Sado, a quien llamaban El Griego precisamente porque era griego, era un empleado modelo. Eficiente, disciplinado, atento, el primero en llegar y el último en irse. En fin, una joya para la empresa. Pero Sado padecía de un problema, una situación embarazosa que hasta el momento no había embarazado, afortunadamente, a ninguna empleada: tenía una erección diaria. Firme, rotunda, contundente, la masa que tenía entre sus piernas se erguía una hora despues del almuerzo, exactamente a las dos de la tarde. La única forma de combatir al guerrero era, lo sabemos, acariciarlo para dominarlo; de modo que Sado llevaba su mano izquierda debajo del escritorio, bajaba su cremallera mientras fijaba la vista en la pantalla de la computadora simulando la atención extrema al trabajo que todos le reconocían, y comenzaba el asalto al monstruo. Con los años, Sado convirtió la masturbación diaria en la oficina en un arte, en una estética cotidiana que lo hacía sonreir cuando la humedad se convertía en torrente.

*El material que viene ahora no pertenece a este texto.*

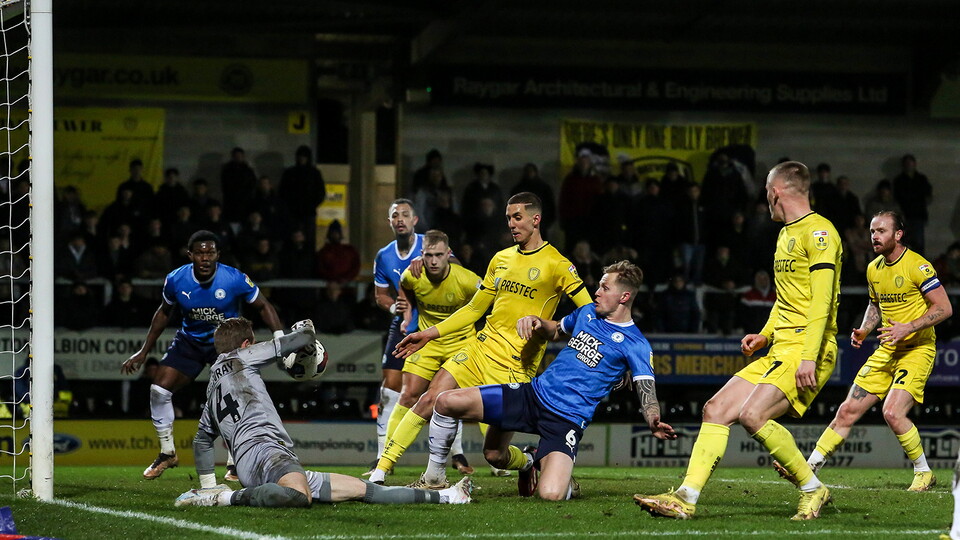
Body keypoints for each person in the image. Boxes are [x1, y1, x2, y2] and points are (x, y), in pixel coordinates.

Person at [635, 161, 842, 521]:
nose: (764, 198)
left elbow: (822, 302)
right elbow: (788, 299)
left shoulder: (820, 232)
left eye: (766, 191)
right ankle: (686, 496)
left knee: (752, 415)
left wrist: (809, 356)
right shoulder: (785, 234)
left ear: (775, 192)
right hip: (782, 347)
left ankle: (813, 490)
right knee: (715, 409)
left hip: (811, 348)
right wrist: (765, 334)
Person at [427, 261, 676, 500]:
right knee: (457, 413)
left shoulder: (636, 344)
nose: (596, 292)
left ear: (624, 297)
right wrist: (537, 322)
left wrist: (652, 418)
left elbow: (646, 389)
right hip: (533, 395)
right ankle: (440, 478)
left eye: (604, 288)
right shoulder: (587, 313)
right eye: (599, 286)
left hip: (565, 420)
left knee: (550, 494)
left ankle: (565, 482)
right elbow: (557, 330)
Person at [393, 192, 593, 489]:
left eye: (517, 217)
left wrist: (599, 348)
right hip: (481, 349)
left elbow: (588, 311)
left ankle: (529, 462)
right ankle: (418, 475)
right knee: (435, 398)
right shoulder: (501, 259)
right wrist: (428, 333)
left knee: (494, 454)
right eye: (508, 218)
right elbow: (474, 309)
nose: (511, 224)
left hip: (516, 366)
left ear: (536, 219)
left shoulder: (557, 264)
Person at [174, 317, 472, 508]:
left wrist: (206, 483)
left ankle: (447, 496)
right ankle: (224, 498)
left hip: (257, 461)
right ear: (247, 344)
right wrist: (304, 328)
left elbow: (201, 441)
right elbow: (302, 339)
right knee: (298, 497)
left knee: (364, 490)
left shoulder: (211, 388)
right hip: (267, 454)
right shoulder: (243, 356)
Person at [776, 211, 952, 492]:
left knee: (892, 412)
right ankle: (808, 468)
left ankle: (923, 472)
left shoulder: (918, 266)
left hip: (917, 348)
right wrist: (865, 329)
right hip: (888, 348)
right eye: (872, 231)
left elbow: (945, 308)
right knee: (847, 410)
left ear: (898, 234)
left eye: (881, 231)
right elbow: (875, 304)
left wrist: (908, 327)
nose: (874, 236)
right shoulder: (874, 268)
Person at [120, 230, 284, 480]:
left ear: (218, 254)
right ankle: (167, 453)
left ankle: (234, 462)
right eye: (199, 253)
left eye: (210, 252)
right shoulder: (176, 279)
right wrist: (144, 351)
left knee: (236, 399)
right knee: (159, 391)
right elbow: (164, 312)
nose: (205, 258)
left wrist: (280, 338)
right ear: (190, 255)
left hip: (226, 344)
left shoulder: (234, 278)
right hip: (190, 343)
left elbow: (263, 305)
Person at [367, 230, 482, 484]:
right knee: (407, 395)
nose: (433, 261)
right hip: (428, 342)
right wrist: (408, 318)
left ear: (448, 255)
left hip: (461, 343)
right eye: (428, 255)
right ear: (422, 255)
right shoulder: (412, 275)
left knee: (465, 399)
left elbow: (488, 301)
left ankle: (497, 459)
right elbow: (405, 290)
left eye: (439, 255)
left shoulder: (466, 280)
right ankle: (383, 463)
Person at [368, 199, 426, 473]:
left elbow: (456, 269)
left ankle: (456, 455)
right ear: (389, 222)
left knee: (443, 391)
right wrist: (393, 306)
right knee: (388, 390)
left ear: (415, 220)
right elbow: (380, 294)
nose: (400, 219)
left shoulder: (430, 246)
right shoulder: (383, 255)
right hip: (402, 326)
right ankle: (383, 458)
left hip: (434, 326)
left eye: (405, 214)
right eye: (395, 215)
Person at [279, 145, 326, 249]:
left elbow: (321, 193)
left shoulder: (314, 173)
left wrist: (311, 205)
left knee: (308, 240)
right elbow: (282, 193)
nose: (301, 159)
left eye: (304, 156)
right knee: (291, 239)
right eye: (300, 156)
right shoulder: (290, 173)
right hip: (293, 213)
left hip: (308, 213)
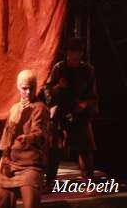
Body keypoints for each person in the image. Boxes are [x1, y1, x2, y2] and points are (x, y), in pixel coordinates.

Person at [41, 37, 98, 186]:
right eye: (71, 52)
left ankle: (88, 180)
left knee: (85, 148)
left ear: (81, 53)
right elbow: (47, 90)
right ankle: (50, 180)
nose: (73, 55)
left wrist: (85, 104)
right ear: (67, 53)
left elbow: (93, 95)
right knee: (55, 148)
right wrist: (58, 87)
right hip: (60, 112)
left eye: (77, 52)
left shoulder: (88, 70)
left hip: (79, 113)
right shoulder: (59, 68)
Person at [0, 70, 48, 208]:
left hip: (30, 166)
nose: (28, 92)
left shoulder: (40, 108)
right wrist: (1, 163)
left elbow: (41, 134)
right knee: (1, 202)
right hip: (11, 165)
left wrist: (29, 137)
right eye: (25, 88)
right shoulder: (14, 109)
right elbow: (6, 140)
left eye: (32, 88)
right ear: (18, 87)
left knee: (31, 204)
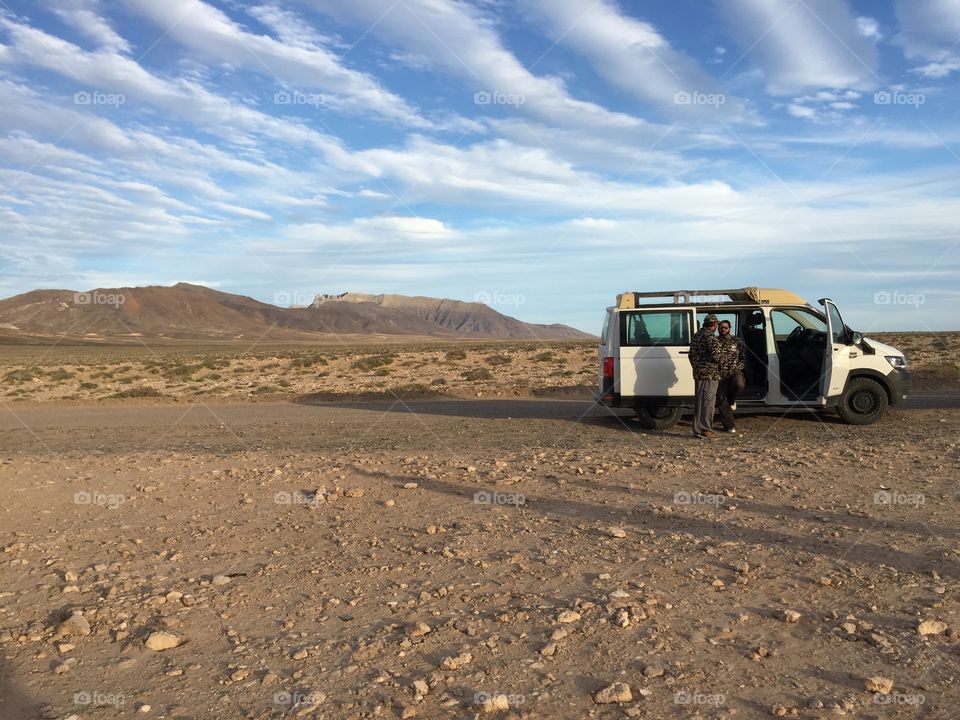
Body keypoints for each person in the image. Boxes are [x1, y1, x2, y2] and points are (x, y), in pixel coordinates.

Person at [688, 313, 721, 439]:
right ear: (714, 324)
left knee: (700, 402)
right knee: (708, 402)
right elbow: (717, 356)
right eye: (717, 324)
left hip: (698, 374)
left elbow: (690, 355)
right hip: (709, 374)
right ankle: (706, 429)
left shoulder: (697, 336)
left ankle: (697, 429)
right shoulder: (710, 337)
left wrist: (697, 367)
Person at [716, 320, 746, 433]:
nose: (723, 329)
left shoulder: (737, 341)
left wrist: (738, 367)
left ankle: (733, 400)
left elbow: (743, 358)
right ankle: (729, 426)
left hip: (734, 371)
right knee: (721, 399)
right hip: (720, 374)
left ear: (730, 328)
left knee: (739, 384)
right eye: (721, 328)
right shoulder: (715, 341)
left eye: (725, 328)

Hasta aquella fatídica tarde de agosto.

 

El jefe lo llamó en un solo grito desde la puerta de su escritorio. ¡Sado! y Sado, justo en el momento en que comenzaba su tarea clandestina, dio un salto con esa inconsciencia del acto reflejo, ese en el que un par de segundos son vitales para no equivocarse. Allí estaba Sado de pie, con el voluminoso socotroco en su mano izquierda, frente a todos y todas que lo miraron brevemente azorados a la cara para inmediatamente fijar sus ojos, jefe incluido, en el gigantesco chipote. Como un relámpago, Sado recuperó los segundos perdidos, y con su mano derecha aplicó dos, tres, varias bofetadas en la cabeza del gigante mientras gritaba:

¡Que sea la última vez que te paras sin mi permiso!

El autor es un ex militante de los grafittis en los baños públicos.